Where infused oils is conditional
1 of 51 jurisdictions treat infused oils as conditional — usually because the food needs a pH test, a scheduled process, a water-activity check, or acidified-foods training before you can sell it under the cottage food exemption. A few examples:
- Wyoming
- Food Freedom Act permits infused oils DTC with informed-consumer notice — still not recommended without pH/aw documentation.
Infused oils is prohibited almost everywhere
50 jurisdictions prohibit infused oils under their cottage food exemption. Selling it in these states requires a licensed commercial kitchen and, usually, a separate food-processor license. Examples:
- Alaska
- Fresh garlic, herbs, or vegetables infused in oil are prohibited from home kitchens in nearly every state — even 'shelf-stable' infused oils. Anaerobic conditions inside sealed oil support botulism growth. A dry-only infusion (dried herbs, no fresh ingredients, refrigerated) is the only home-safe route in a handful of states with a process authority letter.
- Alabama
- Fresh garlic, herbs, or vegetables infused in oil are prohibited from home kitchens in nearly every state — even 'shelf-stable' infused oils. Anaerobic conditions inside sealed oil support botulism growth. A dry-only infusion (dried herbs, no fresh ingredients, refrigerated) is the only home-safe route in a handful of states with a process authority letter.
- Arkansas
- Fresh garlic, herbs, or vegetables infused in oil are prohibited from home kitchens in nearly every state — even 'shelf-stable' infused oils. Anaerobic conditions inside sealed oil support botulism growth. A dry-only infusion (dried herbs, no fresh ingredients, refrigerated) is the only home-safe route in a handful of states with a process authority letter.
- Arizona
- Fresh garlic, herbs, or vegetables infused in oil are prohibited from home kitchens in nearly every state — even 'shelf-stable' infused oils. Anaerobic conditions inside sealed oil support botulism growth. A dry-only infusion (dried herbs, no fresh ingredients, refrigerated) is the only home-safe route in a handful of states with a process authority letter.
- California
- Fresh garlic, herbs, or vegetables infused in oil are prohibited from home kitchens in nearly every state — even 'shelf-stable' infused oils. Anaerobic conditions inside sealed oil support botulism growth. A dry-only infusion (dried herbs, no fresh ingredients, refrigerated) is the only home-safe route in a handful of states with a process authority letter.
What to do next
- Check your state's tier. State cottage food law is the floor; find your state on the state directory and confirm the tier plus the sales cap.
- Read your specific verdict. The infused oils state-by-state table tells you exactly what your state allows and links to the statute.
- Verify with your local health department. Even in states that allow infused oils outright, county zoning and city home-occupation rules can add a permit or restriction. State law rarely preempts local zoning.
- Label correctly.
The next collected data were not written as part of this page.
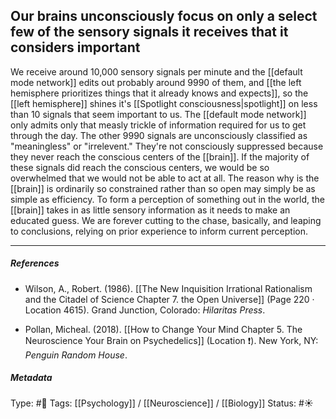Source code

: ## Our brains unconsciously focus on only a select few of the sensory signals it receives that it considers important # 

We receive around 10,000 sensory signals per minute and the [[default mode network]] edits out probably around 9990 of them, and [[the left hemisphere prioritizes things that it already knows and expects]], so the [[left hemisphere]] shines it's [[Spotlight consciousness|spotlight]] on less than 10 signals that seem important to us. The [[default mode network]] only admits only that measly trickle of information required for us to get through the day. The other 9990 signals are unconsciously classified as "meaningless" or "irrelevent." They're not consciously suppressed because they never reach the conscious centers of the [[brain]]. If the majority of these signals did reach the conscious centers, we would be so overwhelmed that we would not be able to act at all. The reason why is the [[brain]] is ordinarily so constrained rather than so open may simply be as simple as efficiency. To form a perception of something out in the world, the [[brain]] takes in as little sensory information as it needs to make an educated guess. We are forever cutting to the chase, basically, and leaping to conclusions, relying on prior experience to inform current perception.

___

##### References

- Wilson, A., Robert. (1986). [[The New Inquisition Irrational Rationalism and the Citadel of Science Chapter 7. the Open Universe]] (Page 220 · Location 4615). Grand Junction, Colorado: _Hilaritas Press_.

- Pollan, Micheal. (2018). [[How to Change Your Mind Chapter 5. The Neuroscience Your Brain on Psychedelics]] (Location ❗️). New York, NY: _Penguin Random House_. 

##### Metadata

Type: #🔴 
Tags: [[Psychology]] / [[Neuroscience]] / [[Biology]] 
Status: #☀️ 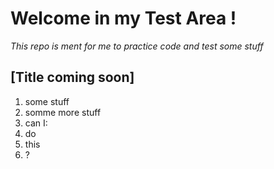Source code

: # Welcome in my Test Area !

*This repo is ment for me to practice code and test some stuff*

## [Title coming soon]

1. some stuff
2. somme more stuff
3. can I:
  1. do
  2. this
4. ?
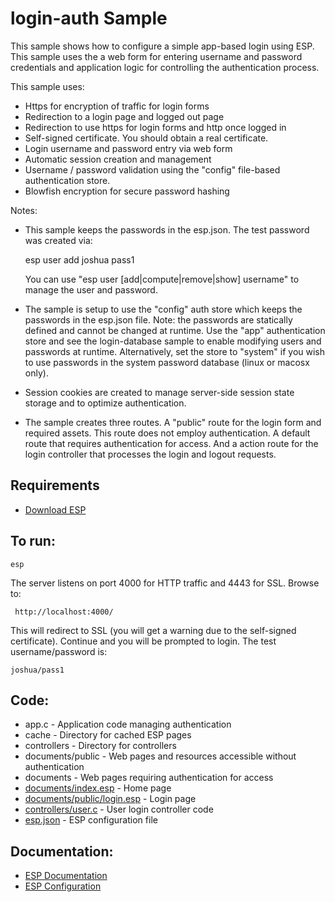 login-auth Sample
===

This sample shows how to configure a simple app-based login using ESP.
This sample uses the a web form for entering username and password credentials and application logic
for controlling the authentication process.

This sample uses:

* Https for encryption of traffic for login forms
* Redirection to a login page and logged out page
* Redirection to use https for login forms and http once logged in
* Self-signed certificate. You should obtain a real certificate.
* Login username and password entry via web form
* Automatic session creation and management
* Username / password validation using the "config" file-based authentication store.
* Blowfish encryption for secure password hashing

Notes:
* This sample keeps the passwords in the esp.json. The test password was created via:

    esp user add joshua pass1

  You can use "esp user [add|compute|remove|show] username" to manage the user and password.

* The sample is setup to use the "config" auth store which keeps the passwords in the esp.json file. Note: the passwords
    are statically defined and cannot be changed at runtime. Use the "app" authentication store and see the login-database
    sample to enable modifying users and passwords at runtime. Alternatively, set the store to "system" if you wish to use passwords in the system password database (linux or macosx only).

* Session cookies are created to manage server-side session state storage and to optimize authentication.

* The sample creates three routes. A "public" route for the login form and required assets. This route
    does not employ authentication. A default route that requires authentication for access. And a
    action route for the login controller that processes the login and logout requests.

Requirements
---
* [Download ESP](https://www.embedthis.com/esp/download.html)

To run:
---
    esp

The server listens on port 4000 for HTTP traffic and 4443 for SSL. Browse to:

     http://localhost:4000/

This will redirect to SSL (you will get a warning due to the self-signed certificate).
Continue and you will be prompted to login. The test username/password is:

    joshua/pass1

Code:
---
* app.c - Application code managing authentication
* cache - Directory for cached ESP pages
* controllers - Directory for controllers
* documents/public - Web pages and resources accessible without authentication
* documents - Web pages requiring authentication for access
* [documents/index.esp](documents/index.esp) - Home page
* [documents/public/login.esp](documents/public/login.esp) - Login page
* [controllers/user.c](controllers/user.c) - User login controller code
* [esp.json](esp.json) - ESP configuration file

Documentation:
---

* [ESP Documentation](https://www.embedthis.com/esp/doc/index.html)
* [ESP Configuration](https://www.embedthis.com/esp/doc/users/config.html)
Every cottage food state requires a labeled product: business name, address, ingredient list, allergen disclosure, and a "made in a home kitchen" disclaimer. Exact wording varies — see our state labeling breakdown for your state.
- Stay under the cap. Most states cap annual gross sales under the cottage food exemption. Track revenue from day one; graduating to a licensed kitchen is a real cost and a real transition, not something to trip into.
Crosodo Blog entries are recipe and craft notes from working cottage bakers. Recipes assume working with an active starter and basic equipment. Cottage food sales are governed by your state's law — see our state directory for legal details.